Friday, March 13, 2009

Thode Brothers of Mt Albert, Avondale and West Auckland

Around 1919, the Thode Brothers (Arthur Edwin Forbes Thode and Percy Raymond Forbes Thode) ran a store at the corner of Rosebank and Great North Roads (called, by locals, “Thode’s Corner”.) Before that, they had a store at the corner of what was then Gladstone (now Carrington) and New North Roads in Mt Albert, opposite the railway station. Around 1915, the New North Road had to be realigned so that one side met up as best as possible with the other, a line was drawn through the front of their Mt Albert store. It may have been demolished soon after (it may also have been what had been Mt Albert’s only hotel, built by Samuel Stevenson in the 1880s, but unsuccessful when it came to obtaining a license.) Percy enlisted with the NZ Expeditionary Force during World War I, and served in France.

After the war, the Thodes began their move westward.

They didn’t have the Avondale store all that long, perhaps just a matter of two or three years before it became McKenzie’s Central Stores in the early 1920s, and burned down 7 June 1925.

By the way Ernie Croft, in Challenge of the Whau (1994), recalled the aftermath of the Central Stores fire:

“After the fire there were jam tins lying around, badly buckled. All of us coming home after school used to kick the tins down the road, seeing how far we could get them before they burst.”

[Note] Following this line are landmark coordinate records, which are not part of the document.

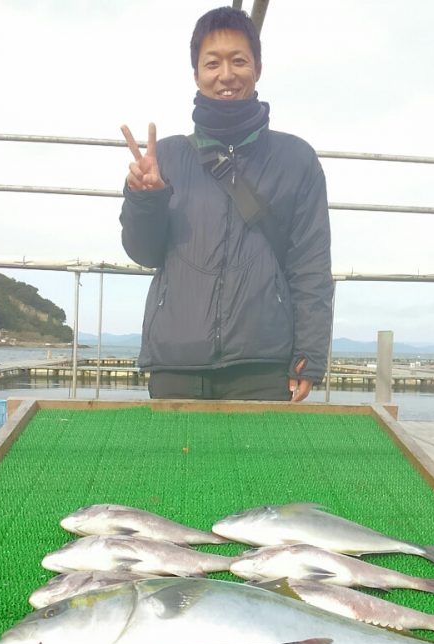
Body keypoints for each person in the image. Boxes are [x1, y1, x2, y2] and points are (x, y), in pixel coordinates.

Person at [120, 6, 333, 401]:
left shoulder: (297, 159)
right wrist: (145, 198)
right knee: (174, 467)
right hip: (175, 363)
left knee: (260, 467)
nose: (226, 74)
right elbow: (144, 252)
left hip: (264, 364)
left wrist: (309, 353)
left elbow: (311, 266)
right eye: (212, 63)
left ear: (258, 68)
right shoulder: (163, 157)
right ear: (196, 74)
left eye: (239, 61)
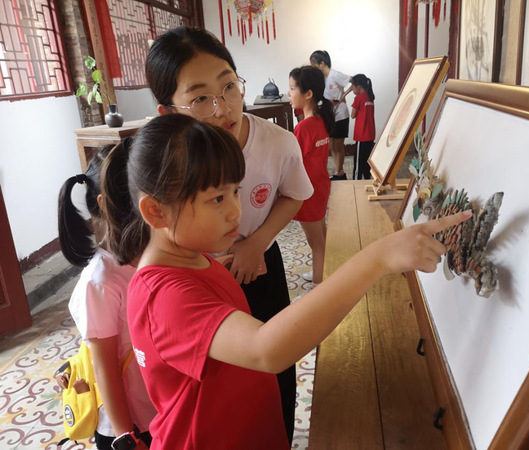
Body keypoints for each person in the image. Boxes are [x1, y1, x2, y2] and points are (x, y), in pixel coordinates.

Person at [100, 113, 471, 449]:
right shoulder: (164, 297)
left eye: (235, 192)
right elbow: (267, 349)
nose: (235, 211)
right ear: (156, 212)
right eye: (216, 199)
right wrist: (378, 258)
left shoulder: (192, 259)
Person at [145, 26, 312, 443]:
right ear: (168, 111)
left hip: (258, 265)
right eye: (200, 98)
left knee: (277, 376)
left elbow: (295, 194)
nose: (222, 108)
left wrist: (257, 242)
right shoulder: (163, 160)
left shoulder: (278, 143)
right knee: (218, 383)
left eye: (229, 87)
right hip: (198, 278)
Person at [57, 143, 155, 450]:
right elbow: (105, 369)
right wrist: (127, 436)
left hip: (158, 411)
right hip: (129, 426)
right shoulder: (101, 281)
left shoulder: (149, 254)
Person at [287, 66, 335, 287]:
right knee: (320, 237)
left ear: (308, 94)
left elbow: (292, 164)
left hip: (308, 192)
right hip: (319, 188)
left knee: (316, 242)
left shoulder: (304, 128)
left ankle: (318, 287)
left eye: (292, 88)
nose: (289, 94)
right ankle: (320, 271)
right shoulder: (319, 120)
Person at [310, 50, 352, 180]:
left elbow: (354, 80)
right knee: (331, 145)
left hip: (341, 114)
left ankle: (339, 172)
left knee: (339, 145)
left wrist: (343, 96)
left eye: (314, 65)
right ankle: (338, 171)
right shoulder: (321, 79)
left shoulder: (335, 75)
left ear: (322, 64)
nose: (313, 68)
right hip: (329, 115)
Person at [350, 74, 376, 180]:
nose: (352, 89)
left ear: (358, 86)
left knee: (358, 163)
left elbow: (353, 115)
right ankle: (367, 180)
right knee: (366, 162)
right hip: (370, 134)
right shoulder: (370, 97)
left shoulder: (359, 98)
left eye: (352, 86)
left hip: (361, 135)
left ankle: (356, 183)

At the time Norman McKenzie was a tenant of Charles Fearon, who owned the old wooden block at that point. McKenzie’s grocery store was the site of the fire’s start, igniting among the tinned goods apparently, then spreading to the oils and artificial manures. At that point, despite the best efforts of the local fire brigade, it was doomed. The fire was only checked just short of the offices of a land agent named George Rose.

Charles Fearon replaced the burnt-out block with the Fearon’s Buildings block which is still there to this day.

But, I digress.

By 1922, as seen by a fair-sized ad in Arthur Morrish’s News, the Thode Brothers had left the grocery business and entered the land agent business, with a main office in the city, another at Avondale and a third at New Lynn. Ultimately, Percy left the business to Arthur and headed north, becoming the owner and licensee of the Waipapakauri Hotel, then during World War II entered the service of the Marine Department as a fishery control officer, and lived at Devonport. Both of his sons served during World War II. One sad aspect is that when Percy Thode died in July 1942, he would have passed on thinking that one of his sons, Lieut. J. A. Thode, had been killed in action when the HMAS Perth was sunk four months before. In fact, Lt. Thode survived, and was a POW along with 324 others who were captured, later forced to work on the infamous Burma-Siam railway. The other son, Connel, entered the Royal Navy, serving on the corvette HMS Candytuft, and later the submarine HMS Scythian (first New Zealander to command a Royal Navy submarine) from 1944-1945. Connel Thode was awarded an OBE in 1995 for his services to yachting.

Arthur Thode remained in the real estate business, associated closely with Titirangi, where he lived, and New Lynn. He died in 1963, aged 83. Part of his property in New Lynn was gifted to the New Lynn Old Folks Association, and their recreation hall was built in 1971.